### Task to complete
The answer must be every line below that holds the word "this".

[Material provided]

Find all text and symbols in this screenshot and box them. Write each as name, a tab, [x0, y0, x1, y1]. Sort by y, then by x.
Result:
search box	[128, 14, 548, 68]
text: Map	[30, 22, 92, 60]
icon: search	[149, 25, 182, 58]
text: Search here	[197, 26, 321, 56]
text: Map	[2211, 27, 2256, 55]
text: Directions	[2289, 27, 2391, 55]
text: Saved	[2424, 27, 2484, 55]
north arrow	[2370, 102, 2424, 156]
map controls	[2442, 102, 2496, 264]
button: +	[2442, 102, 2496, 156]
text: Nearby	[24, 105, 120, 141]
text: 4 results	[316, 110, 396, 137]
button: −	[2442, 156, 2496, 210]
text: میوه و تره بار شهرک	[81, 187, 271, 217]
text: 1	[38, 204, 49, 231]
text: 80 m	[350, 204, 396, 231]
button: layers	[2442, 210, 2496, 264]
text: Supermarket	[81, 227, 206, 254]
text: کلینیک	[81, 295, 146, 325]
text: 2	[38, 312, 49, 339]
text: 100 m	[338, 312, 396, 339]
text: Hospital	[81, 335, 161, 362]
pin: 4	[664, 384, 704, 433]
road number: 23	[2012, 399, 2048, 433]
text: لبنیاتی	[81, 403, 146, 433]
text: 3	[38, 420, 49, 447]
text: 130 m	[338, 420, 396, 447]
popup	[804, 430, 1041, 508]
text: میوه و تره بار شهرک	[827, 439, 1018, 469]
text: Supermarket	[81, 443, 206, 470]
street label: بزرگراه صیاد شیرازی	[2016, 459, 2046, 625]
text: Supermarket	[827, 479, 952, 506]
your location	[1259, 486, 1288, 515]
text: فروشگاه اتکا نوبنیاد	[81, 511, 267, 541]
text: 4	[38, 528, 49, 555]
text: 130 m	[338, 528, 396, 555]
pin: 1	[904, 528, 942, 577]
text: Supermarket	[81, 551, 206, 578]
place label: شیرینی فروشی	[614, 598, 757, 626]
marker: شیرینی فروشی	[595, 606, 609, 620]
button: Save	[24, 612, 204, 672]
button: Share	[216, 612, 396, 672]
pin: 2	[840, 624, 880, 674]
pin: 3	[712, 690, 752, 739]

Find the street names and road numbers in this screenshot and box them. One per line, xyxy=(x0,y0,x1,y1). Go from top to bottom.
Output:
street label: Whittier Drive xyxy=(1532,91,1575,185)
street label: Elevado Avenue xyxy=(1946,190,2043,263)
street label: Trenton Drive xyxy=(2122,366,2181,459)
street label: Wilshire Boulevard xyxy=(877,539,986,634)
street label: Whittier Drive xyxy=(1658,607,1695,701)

[/Material provided]

### Solved exercise
Find all text and symbols in this screenshot and box them. Write each as name, a tab, [x0, y0, x1, y1]. Sort by y, then by x.
Find the street names and road numbers in this screenshot and box them. One per line, xyxy=(x0,y0,x1,y1). Go from top to bottom.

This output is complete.